» Exercise goal: Filter the entries for the word "Grass". Copy each line in which it occurs.

» Exercise inputs:
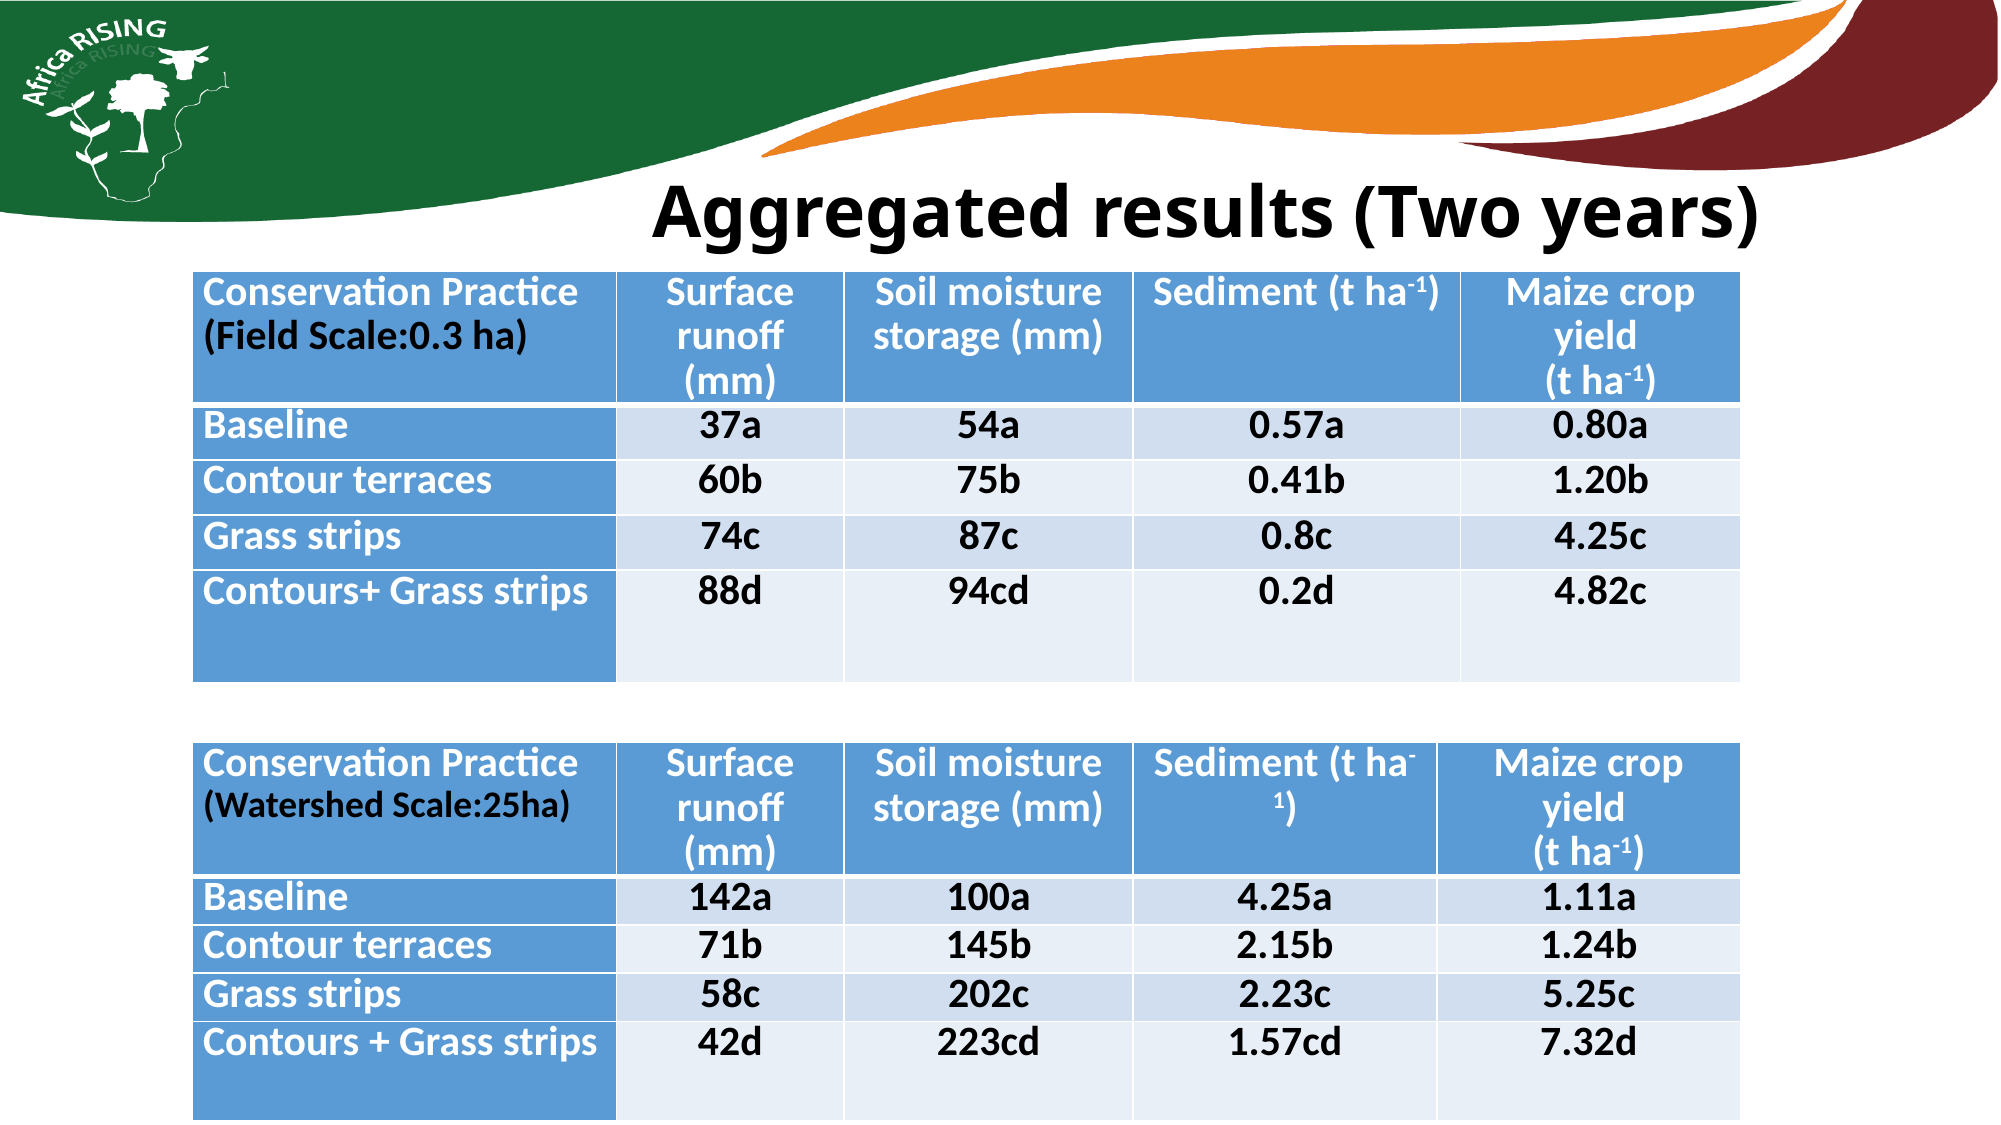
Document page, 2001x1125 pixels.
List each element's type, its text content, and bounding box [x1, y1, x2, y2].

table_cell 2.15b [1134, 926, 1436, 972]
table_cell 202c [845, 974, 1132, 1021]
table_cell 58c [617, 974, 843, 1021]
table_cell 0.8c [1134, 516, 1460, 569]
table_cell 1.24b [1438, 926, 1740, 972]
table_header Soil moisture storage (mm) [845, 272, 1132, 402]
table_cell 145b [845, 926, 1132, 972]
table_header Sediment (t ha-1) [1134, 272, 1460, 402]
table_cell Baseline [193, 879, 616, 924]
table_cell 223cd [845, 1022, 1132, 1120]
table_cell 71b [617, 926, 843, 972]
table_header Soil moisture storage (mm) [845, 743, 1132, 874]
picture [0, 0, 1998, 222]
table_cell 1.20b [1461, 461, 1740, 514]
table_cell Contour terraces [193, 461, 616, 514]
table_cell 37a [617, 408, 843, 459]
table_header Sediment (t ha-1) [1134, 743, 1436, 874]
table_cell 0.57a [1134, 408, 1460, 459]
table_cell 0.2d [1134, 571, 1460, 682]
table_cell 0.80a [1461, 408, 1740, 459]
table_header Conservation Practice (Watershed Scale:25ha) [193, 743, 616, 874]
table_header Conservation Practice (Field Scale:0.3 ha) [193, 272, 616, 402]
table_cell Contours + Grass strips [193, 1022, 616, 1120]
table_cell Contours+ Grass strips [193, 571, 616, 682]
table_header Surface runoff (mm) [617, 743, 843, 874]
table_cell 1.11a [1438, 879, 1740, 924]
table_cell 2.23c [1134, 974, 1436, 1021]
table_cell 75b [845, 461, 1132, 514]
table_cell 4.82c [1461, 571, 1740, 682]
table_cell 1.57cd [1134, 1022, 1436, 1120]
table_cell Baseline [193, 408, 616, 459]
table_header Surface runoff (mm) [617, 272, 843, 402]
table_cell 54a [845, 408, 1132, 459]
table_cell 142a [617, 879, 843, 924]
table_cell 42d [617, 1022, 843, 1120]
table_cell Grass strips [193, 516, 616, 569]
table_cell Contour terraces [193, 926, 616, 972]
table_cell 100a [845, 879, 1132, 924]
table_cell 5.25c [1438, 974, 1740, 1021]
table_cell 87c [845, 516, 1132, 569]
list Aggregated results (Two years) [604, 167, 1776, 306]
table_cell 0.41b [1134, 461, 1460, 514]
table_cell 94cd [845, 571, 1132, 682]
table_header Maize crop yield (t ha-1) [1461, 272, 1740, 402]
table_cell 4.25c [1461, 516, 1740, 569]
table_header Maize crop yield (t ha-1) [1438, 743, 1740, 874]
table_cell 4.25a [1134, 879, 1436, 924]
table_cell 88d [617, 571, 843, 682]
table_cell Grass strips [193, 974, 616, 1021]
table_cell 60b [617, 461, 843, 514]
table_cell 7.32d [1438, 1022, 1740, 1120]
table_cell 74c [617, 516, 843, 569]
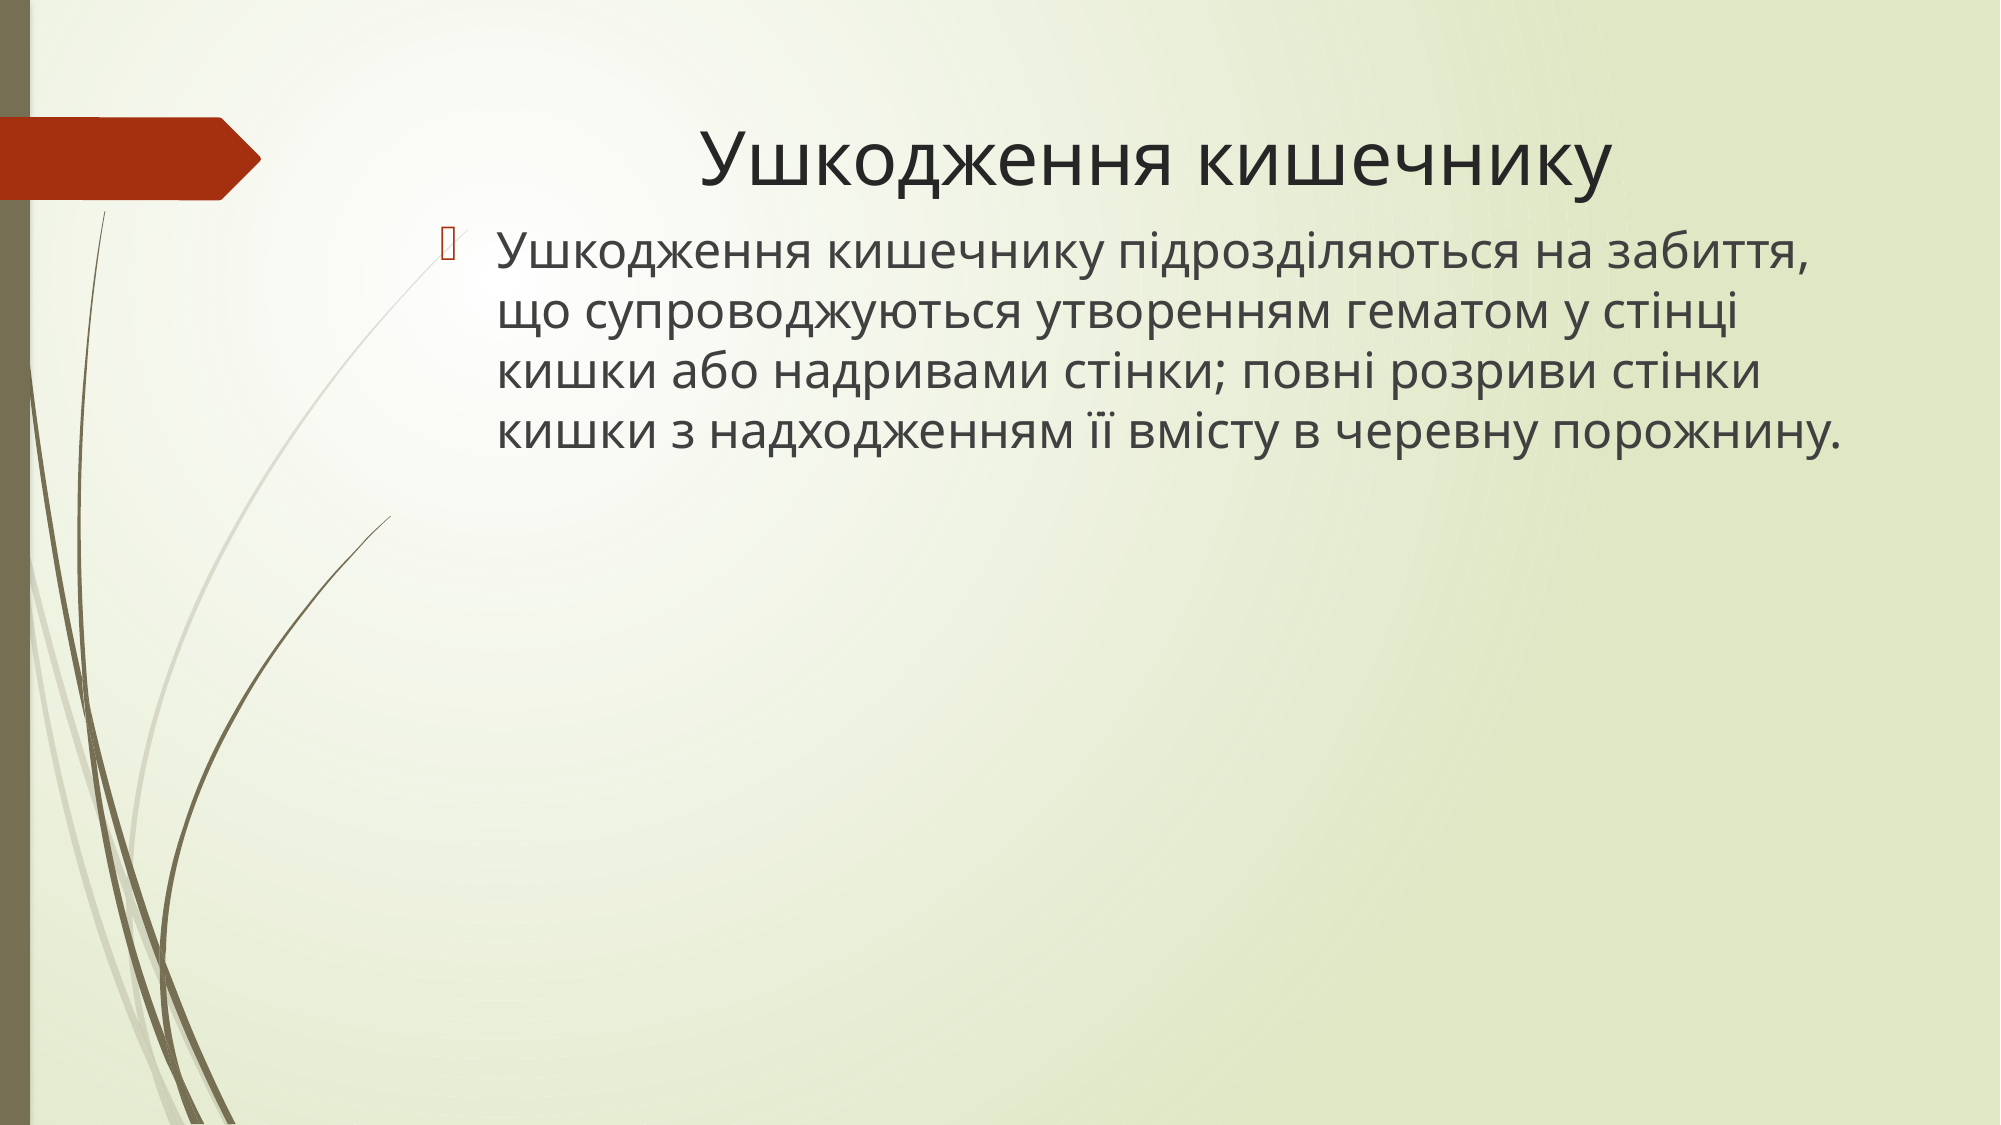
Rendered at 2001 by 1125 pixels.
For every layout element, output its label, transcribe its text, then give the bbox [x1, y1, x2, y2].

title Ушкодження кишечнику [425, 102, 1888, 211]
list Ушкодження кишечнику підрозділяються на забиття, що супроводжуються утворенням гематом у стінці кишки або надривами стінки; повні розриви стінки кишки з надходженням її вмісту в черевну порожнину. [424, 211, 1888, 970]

» Reply:
table_cell Contours + Grass strips [193, 1022, 616, 1120]
table_cell Contours+ Grass strips [193, 571, 616, 682]
table_cell Grass strips [193, 516, 616, 569]
table_cell Grass strips [193, 974, 616, 1021]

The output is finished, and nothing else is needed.